Boydan aynanın karşısında kendi bakışları ile kesişti. Ne kadarda ruhsuz bakıyordu öyle, soğuk ve hissiz. Hissiz diyordu da, en çok o hissediyordu. Aynanın karşısında çekilip odasındaki büyük pencereye yaklaştı. Aynadaki güzel ve kusursuz görünen kadını görmek istemiyordu. Daha ne zamana kadar iyi görünmek zorundaydı? Değildi işte, iyi değildi, yalnız değildi belki ama mutsuzdu, lanetlenmiş gibiydi. Mutlu olmamaya yeminliydi kaderi.

Gülüşleri bile terk etmişti onu, gülüp geçemiyordu artık haline. İçinde akıtamadığı gözyaşlarını biriktirdiği koca bir deniz vardı, yara bere içinde kalan aciz ruhunu boğuyordu.

Derin bir nefes alıp başını gökyüzüne kaldırdı. Beyaz bulutları gördüğümde dudağının bir kenarı hafifçe kalktı. Öyle muhteşem ve temiz görünüyorlardı ki onlar gibi olmaz istedi. Hem benziyordu da, Eva' da beyazdı, beyaz ve bulutlar kadar paramparça.

"Bebeğim."

Jack' in sesini duyduğunda yükseldiği bulutlardan yine yeryüzüne çakıldı. İşe gitme vaktiydi, çalışıp kendini saatlerce dosyalar arasında kaybetmeli ki zihnindeki sesleri susturabilsin.

"Hazırım." dedi uzun çantasının gold rengi zincir askısını koluna geçirirken. O kapıdan çıkarken Jack saçma bir reverans yaparak ona yol vermişti. Şirketi bu adama hangi akılla emanet ediyorlardı bilemedi. "Büyü artık." dedi arkasından gelen Jack' e.

Merdivenlerin sonuna geldiklerinde Eva' nın dik duruşunu bozan şey bir anda omuzuna yüklenen Jack' in kolu oldu. "Tanrım!" dedi öfkeyle.

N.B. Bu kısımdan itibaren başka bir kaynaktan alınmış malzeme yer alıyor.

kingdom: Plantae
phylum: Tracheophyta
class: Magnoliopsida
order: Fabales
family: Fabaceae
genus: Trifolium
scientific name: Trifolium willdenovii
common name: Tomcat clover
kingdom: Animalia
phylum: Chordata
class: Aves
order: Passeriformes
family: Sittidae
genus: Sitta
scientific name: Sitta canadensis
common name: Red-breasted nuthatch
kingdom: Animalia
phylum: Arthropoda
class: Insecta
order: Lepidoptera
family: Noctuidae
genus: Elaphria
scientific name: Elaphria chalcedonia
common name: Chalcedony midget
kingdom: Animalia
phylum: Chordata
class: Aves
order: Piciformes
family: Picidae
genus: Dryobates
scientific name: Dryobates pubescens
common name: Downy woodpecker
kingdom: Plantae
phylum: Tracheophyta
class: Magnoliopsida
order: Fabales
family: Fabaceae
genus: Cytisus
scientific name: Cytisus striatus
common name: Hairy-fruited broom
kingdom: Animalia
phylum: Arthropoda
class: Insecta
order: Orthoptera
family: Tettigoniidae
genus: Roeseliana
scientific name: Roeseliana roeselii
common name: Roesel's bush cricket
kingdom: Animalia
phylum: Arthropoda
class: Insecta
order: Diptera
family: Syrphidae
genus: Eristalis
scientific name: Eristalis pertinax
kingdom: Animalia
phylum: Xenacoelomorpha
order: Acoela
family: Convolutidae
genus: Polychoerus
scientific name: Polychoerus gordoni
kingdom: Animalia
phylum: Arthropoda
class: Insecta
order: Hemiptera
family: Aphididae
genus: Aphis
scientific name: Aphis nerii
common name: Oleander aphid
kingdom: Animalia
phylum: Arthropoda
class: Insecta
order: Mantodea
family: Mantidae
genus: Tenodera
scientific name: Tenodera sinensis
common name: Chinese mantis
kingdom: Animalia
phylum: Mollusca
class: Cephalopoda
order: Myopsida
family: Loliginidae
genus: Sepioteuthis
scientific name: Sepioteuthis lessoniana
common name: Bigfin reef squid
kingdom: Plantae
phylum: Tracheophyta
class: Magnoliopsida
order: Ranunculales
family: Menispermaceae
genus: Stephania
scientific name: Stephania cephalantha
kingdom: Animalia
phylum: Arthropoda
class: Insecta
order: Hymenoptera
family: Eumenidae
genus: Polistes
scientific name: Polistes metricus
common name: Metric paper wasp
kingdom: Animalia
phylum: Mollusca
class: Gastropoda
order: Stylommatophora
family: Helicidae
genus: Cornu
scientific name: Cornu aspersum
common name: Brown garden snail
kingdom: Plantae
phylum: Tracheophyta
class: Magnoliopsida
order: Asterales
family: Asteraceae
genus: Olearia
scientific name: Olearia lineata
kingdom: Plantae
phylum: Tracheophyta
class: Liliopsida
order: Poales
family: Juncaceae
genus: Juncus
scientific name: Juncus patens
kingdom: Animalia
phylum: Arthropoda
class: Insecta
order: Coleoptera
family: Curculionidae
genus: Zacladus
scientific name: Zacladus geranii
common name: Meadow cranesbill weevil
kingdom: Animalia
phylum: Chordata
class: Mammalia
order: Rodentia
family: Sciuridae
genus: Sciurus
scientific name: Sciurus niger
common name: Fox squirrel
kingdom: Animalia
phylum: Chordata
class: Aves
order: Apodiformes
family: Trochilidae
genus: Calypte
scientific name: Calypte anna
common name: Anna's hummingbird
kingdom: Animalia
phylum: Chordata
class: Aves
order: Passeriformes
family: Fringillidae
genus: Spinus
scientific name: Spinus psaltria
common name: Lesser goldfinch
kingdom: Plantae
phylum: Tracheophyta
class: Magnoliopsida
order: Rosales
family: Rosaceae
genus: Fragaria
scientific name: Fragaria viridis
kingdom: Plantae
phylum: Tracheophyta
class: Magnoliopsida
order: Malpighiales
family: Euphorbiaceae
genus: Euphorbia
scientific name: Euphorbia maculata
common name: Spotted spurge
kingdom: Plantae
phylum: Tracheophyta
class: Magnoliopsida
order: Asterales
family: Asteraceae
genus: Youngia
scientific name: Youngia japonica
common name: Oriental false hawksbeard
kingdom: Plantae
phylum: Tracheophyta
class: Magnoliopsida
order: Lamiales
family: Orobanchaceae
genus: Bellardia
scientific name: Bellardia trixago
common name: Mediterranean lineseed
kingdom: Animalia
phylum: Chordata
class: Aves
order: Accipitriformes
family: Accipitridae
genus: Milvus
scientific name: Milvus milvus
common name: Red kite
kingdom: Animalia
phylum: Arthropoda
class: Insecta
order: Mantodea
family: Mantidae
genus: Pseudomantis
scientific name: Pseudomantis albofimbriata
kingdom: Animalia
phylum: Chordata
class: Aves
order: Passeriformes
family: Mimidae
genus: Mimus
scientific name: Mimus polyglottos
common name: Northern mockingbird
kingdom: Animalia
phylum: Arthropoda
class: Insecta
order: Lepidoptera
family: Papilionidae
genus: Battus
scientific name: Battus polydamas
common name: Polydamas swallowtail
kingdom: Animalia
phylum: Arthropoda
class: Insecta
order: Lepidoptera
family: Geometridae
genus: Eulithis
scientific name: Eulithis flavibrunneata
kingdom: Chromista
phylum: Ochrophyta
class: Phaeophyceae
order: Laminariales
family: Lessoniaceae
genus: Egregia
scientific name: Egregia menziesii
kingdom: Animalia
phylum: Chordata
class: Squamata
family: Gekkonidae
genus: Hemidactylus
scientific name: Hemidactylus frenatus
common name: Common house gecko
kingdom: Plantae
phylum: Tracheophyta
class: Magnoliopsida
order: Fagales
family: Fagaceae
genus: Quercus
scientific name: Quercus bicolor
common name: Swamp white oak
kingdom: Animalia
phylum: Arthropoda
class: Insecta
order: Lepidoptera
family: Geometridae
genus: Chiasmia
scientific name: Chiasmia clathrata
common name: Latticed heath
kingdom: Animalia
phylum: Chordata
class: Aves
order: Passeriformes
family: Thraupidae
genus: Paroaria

"Sinirlenme, çok çirkin oluyorsun." Jack Eva' nın burnuna küçük bir fiske vurup onları bekleyen araca doğru yürüdü. Eva hâlâ kolunun altındaydı.

Eva onu iyice aşağıya iten ağırlıktan kurtulmak istediyse de yapamadı. "Çek şunu, omuzlarım çöktü. Gerçekten büyü artık!"

Jack, dudaklarını bğzerek kolunu çekti ve Eva' nın binmesi için kapıyı açtı. "Tanrı aşkına Eva, benden içimdeki çocuğu öldürmemi nasıl beklersin." dedi sahte bir dehşetle.

Eva, Jack' in sözlerine göz devirip arabaya bindi. "Dikkat et de o çocuk bir gün ellerimde kalmasın."

Jack Eva' nın kapısını kapatırken arabanın arkasından dolanıp onun için açılan kapıdan içeri girdi ve yerine oturdu. Ellerini önünde birleştirip başını arabanın tavanına kaldırdı. "Tanrım sen çocuğumu koru." dedi.

Eva onun haline sadece başını cama doğru çevirmekle yetinirken ön tarafta oturan kızlar gülmemek için kendini zor tutuyordu. Anna ve Lora Biricik tarafından tutulan özel korumalardı. Eva' nın çevresinde herhangi bir tehlike yoktu ancak erkek cinsi genç kadın için başlı başına bir tehlikeydi. Kızların görevi ise sadece Eva' yı güvende hissertirmekti. İşlerinden oldukça memnunlardı, ve tabi patronları ve Jack denen arkadaşı arasındaki diyaloglar da vazgeçilmezleriydi.

Araba şirketin girişinde durduğunda Eva kızlara inmemelerini söyleyerek kendisi indi. Jack ise ondan daha hızlı davranarak hemen Eva' nın yanındaki yerini aldı. Cesur davranmaya çalıştığını anlıyordu ancak Eva' nın tedirginliğinin de farkındaydı. Ancak yinede ona engel olmuyordu, dostu eğer bir şeylerin üstesinden gelecekse sadece destek olacak ve yanında duracaktı.